[Work to be completed] Find "Electrick Session", then copy its line and every later line of the entries exactly through the end, leaving all pictures out.

[[ Input data open ]]

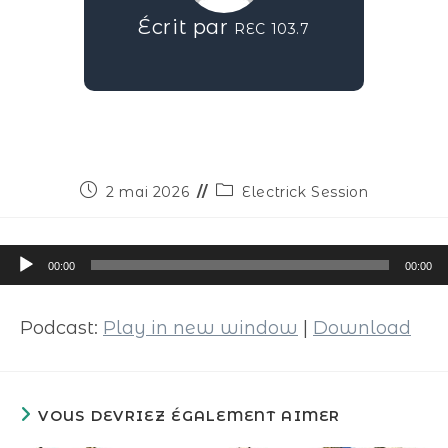
Écrit par
REC 103.7
2 mai 2026
Electrick Session
Lecteur
00:00
00:00
audio
Podcast:
Play in new window
|
Download
VOUS DEVRIEZ ÉGALEMENT AIMER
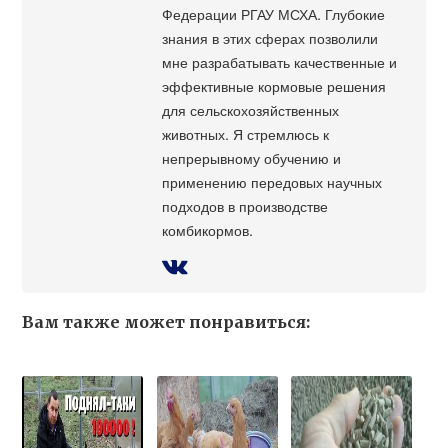
Федерации РГАУ МСХА. Глубокие
знания в этих сферах позволили
мне разрабатывать качественные и
эффективные кормовые решения
для сельскохозяйственных
животных. Я стремлюсь к
непрерывному обучению и
применению передовых научных
подходов в производстве
комбикормов.
Вам также может понравиться:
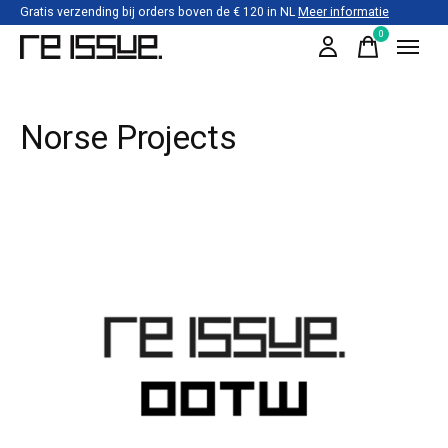
Gratis verzending bij orders boven de € 120 in NL
Meer informatie
0
items
Norse Projects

[[ Input data closed ]]

[Result of the task]
Electrick Session
Lecteur
00:00
00:00
audio
Podcast:
Play in new window
|
Download
VOUS DEVRIEZ ÉGALEMENT AIMER
Федерации РГАУ МСХА. Глубокие
знания в этих сферах позволили
мне разрабатывать качественные и
эффективные кормовые решения
для сельскохозяйственных
животных. Я стремлюсь к
непрерывному обучению и
применению передовых научных
подходов в производстве
комбикормов.
Вам также может понравиться:
Gratis verzending bij orders boven de € 120 in NL
Meer informatie
0
items
Norse Projects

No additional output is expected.